Balloon mortgages are sometimes confused with adjustable-rate mortgages. One difference is that a balloon mortgage may require refinancing or repayment at the end of the term whereas some adjustable-rate mortgages don’t need to be refinanced.

What Are The Benefits?

It’s not enough to understand how balloon mortgages work. Explore the pros and cons to determine if they are right for you! Here are some nice benefits to start:

  • Balloon mortgages have relatively lower interest rates and monthly payments compared to other mortgages.
  • Balloon mortgages allow the poor (or those with bad credit) the ability to finance a home.
  • If the borrower has a good investing skills, they can use the money saved to put toward investments. Another option is to use the extra money to pay other high-interest loans.
  • Borrowers are often offered a non-negotiable predetermined refinance option in case they have difficulty with the balloon payment. In this case, the borrower will have a chance to refinance the loan with another lender, thus giving them an opportunity to negotiate a new loan at a better interest rate.

What Are The Drawbacks?

Balloon mortgages can be risky, here’s how:

  • At the end of your loan term, you’ll have to pay the hefty balloon mortgage payment. If you do not get the money you expected to pay the balloon payment, refinance your loan, or sell it at the end of the loan term, you may have to go through a foreclosure.
  • If you pay off the loan or opt to refinance the loan, and then the home values fall, you will have a substantial loss.
  • If you decide to convert it to a conventional mortgage, expect that your new mortgage to have a higher interest rate.
  • In case of default or foreclosure, you should expect that your credit score will suffer which will make it harder for you to obtain another mortgage in the future.

Final Thoughts

While balloon mortgages have low monthly payments, they can be a ticking time bomb – never forget about that large balloon payment at the end of the term.

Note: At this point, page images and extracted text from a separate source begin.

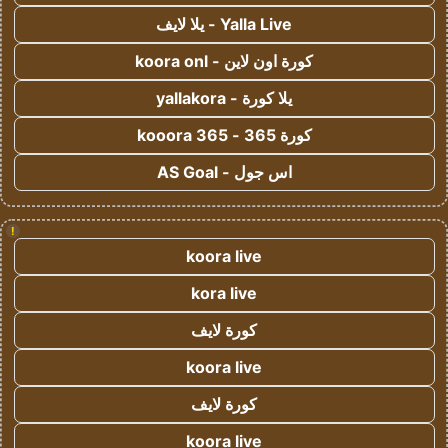
Yalla Live - يلا لايف
كورة اون لاين - koora onl
يلا كورة - yallakora
كورة 365 - kooora 365
اس جول - AS Goal
!
koora live
kora live
كورة لايف
koora live
كورة لايف
koora live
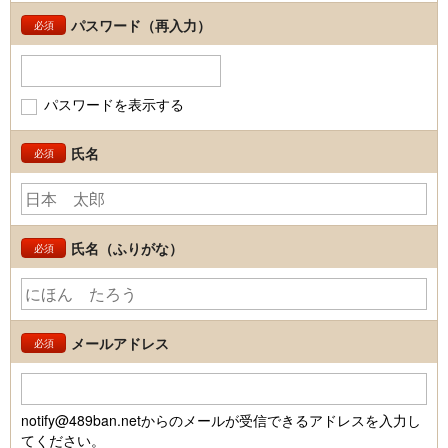
パスワード（再入力）
必須
パスワードを表示する
氏名
必須
氏名（ふりがな）
必須
メールアドレス
必須
notify@489ban.netからのメールが受信できるアドレスを入力し
てください。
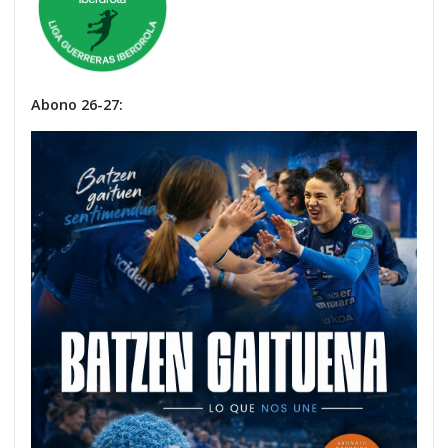
Abono 26-27:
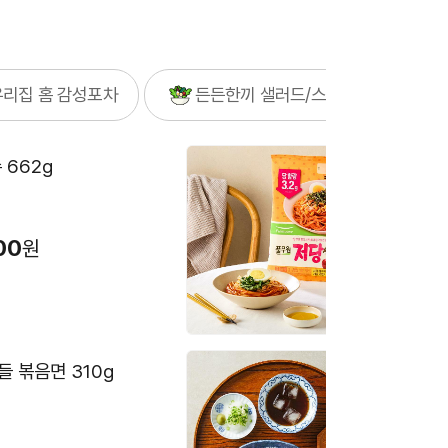
EW 저당 주꾸미 볶음 500g
우리집 홈 감성포차
든든한끼 샐러드/스프
후기
5,900원
14,310
10%
원
 662g
[풀무원] 
만원 이상 무료배송
(2인분)
7,480원
00
10%
6
원
꼬꼬바베큐 500g
0,900원
9,810
10%
원
 볶음면 310g
메밀소바 5
만원 이상 무료배송
9,200원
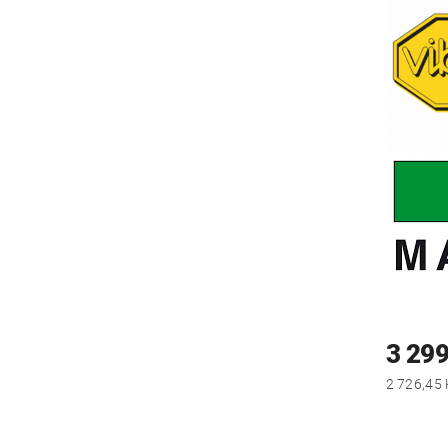
3 299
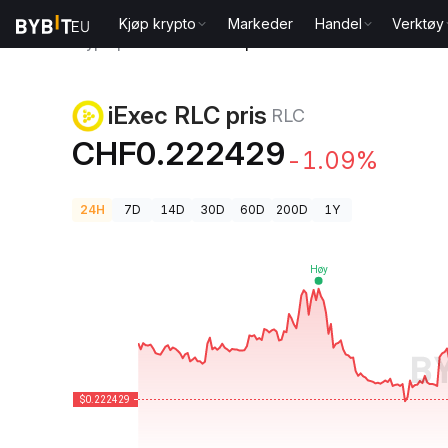
Kjøp krypto
Markeder
Handel
Verktøy
Kryptopriser
iExec RLC pris RLC
iExec RLC pris
RLC
CHF0.222429
-1.09%
24H
7D
14D
30D
60D
200D
1Y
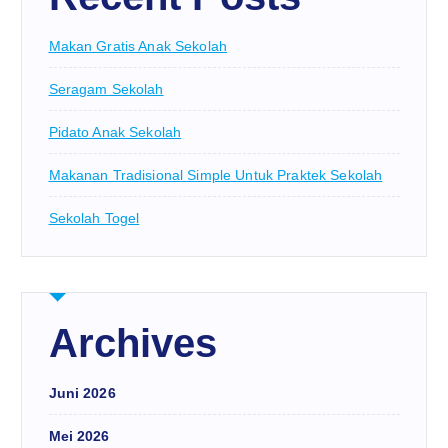
Makan Gratis Anak Sekolah
Seragam Sekolah
Pidato Anak Sekolah
Makanan Tradisional Simple Untuk Praktek Sekolah
Sekolah Togel
Archives
Juni 2026
Mei 2026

If you are unsure that you will be able to handle the large payment at the end of the loan term, don’t apply for this mortgage.

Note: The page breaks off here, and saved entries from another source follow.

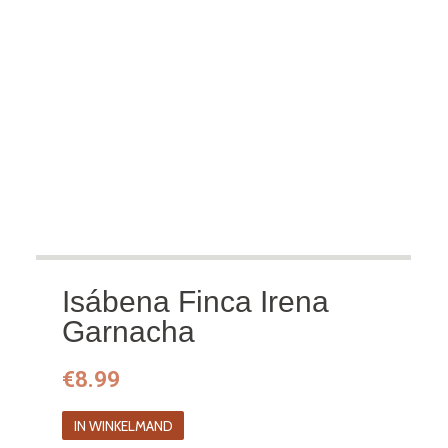
Isábena Finca Irena
Garnacha
€
8.99
IN WINKELMAND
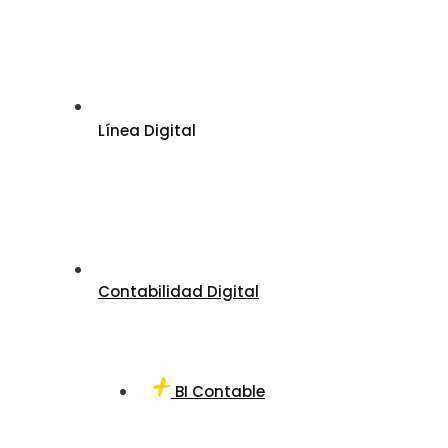
Línea Digital
Contabilidad Digital
BI Contable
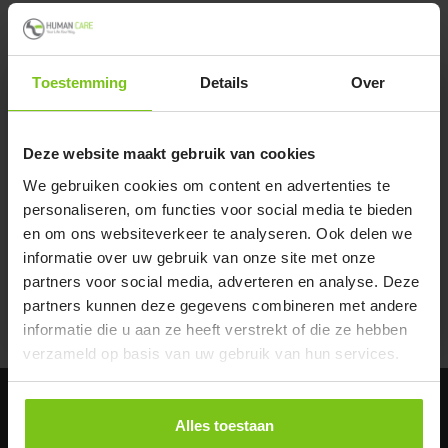
Toestemming
Details
Over
Product specificatie
Deze website maakt gebruik van cookies
We gebruiken cookies om content en advertenties te
Product Name
Article number
personaliseren, om functies voor social media te bieden
en om ons websiteverkeer te analyseren. Ook delen we
Tray, Fellow
08806
informatie over uw gebruik van onze site met onze
partners voor social media, adverteren en analyse. Deze
Documenten
partners kunnen deze gegevens combineren met andere
informatie die u aan ze heeft verstrekt of die ze hebben
verzameld op basis van uw gebruik van hun services.
Alles toestaan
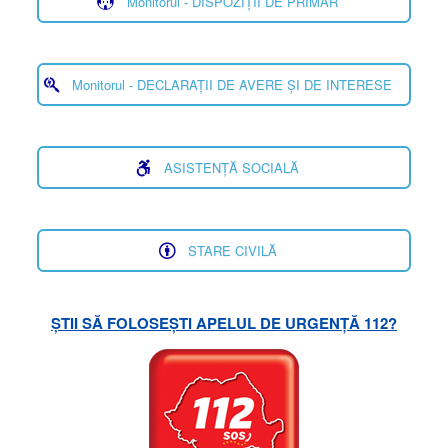
Monitorul - DISPOZIȚII DE PRIMAR
Monitorul - DECLARAȚII DE AVERE ȘI DE INTERESE
ASISTENȚĂ SOCIALĂ
STARE CIVILĂ
ȘTII SĂ FOLOSEȘTI APELUL DE URGENȚĂ 112?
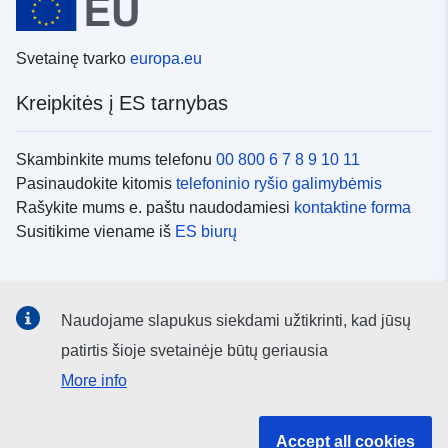
Svetainę tvarko
europa.eu
Kreipkitės į ES tarnybas
Skambinkite mums telefonu
00 800 6 7 8 9 10 11
Pasinaudokite kitomis
telefoninio ryšio galimybėmis
Rašykite mums e. paštu naudodamiesi
kontaktine forma
Susitikime viename iš
ES biurų
Socialiniai tinklai
Naudojame slapukus siekdami užtikrinti, kad jūsų
ES
socialinių tinklų kanalai
patirtis šioje svetainėje būtų geriausia
More info
ES institucijos ir įstaigos
Accept all cookies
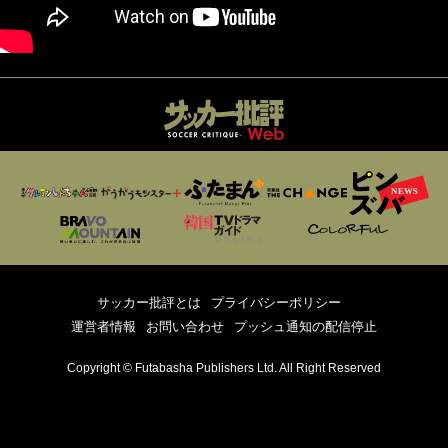
サッカー批評とは
プライバシーポリシー
運営者情報
お問い合わせ
プッシュ通知の配信停止
Copyright © Futabasha Publishers Ltd. All Right Reserved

Use the Balloon Mortgage Calculator to discover how much you’ll have to pay. If you feel hesitation in the slightest, consider a fixed-rate or adjustable-rate mortgage.

Balloon Mortgage Calculator Terms & Definitions

  • Mortgage – The charging of real (or personal) property by a debtor to a creditor as security for a debt (esp. one incurred by the purchase of the property), on the condition that it shall be returned on payment of the debt within a certain period.
  • Balloon Mortgage – A mortgage in which a large portion of the borrowed principal is repaid in a single payment at the end of the loan period.
  • Balloon Payment – A repayment of the outstanding principal sum made at the end of a loan period.
  • Default – Failure to fulfill an obligation, like a mortgage agreement.
  • Foreclosure – The process of taking possession of a mortgaged property as a result of the mortgagor’s failure to keep up mortgage payments.
  • Mortgage Payment – A regularly scheduled payment which includes principal and interest paid by the borrower to the lender of a home loan.
  • Adjustable-Rate Mortgage (ARM) – A mortgage whose interest rate is adjusted periodically to reflect market conditions.
  • Fixed-Rate Mortgage – A mortgage whose interest rate does not adjust during the loan term.
  • Loan Term – Period over which a loan agreement is in force.
  • Interest Rate – An interest rate is the rate at which interest is paid by a borrower for the use of money that they borrow from a lender.
  • Principal – Denoting an original sum lent.
  • Refinance – Financing a mortgage again, typically with a new loan at a lower rate of interest.
  • Amortization – The spreading of payments over multiple periods.
  • Borrower – The person who borrows money with a promise to return it with interest.
  • Lender – The person who gives money for interest with the expectation that the principal will be paid back.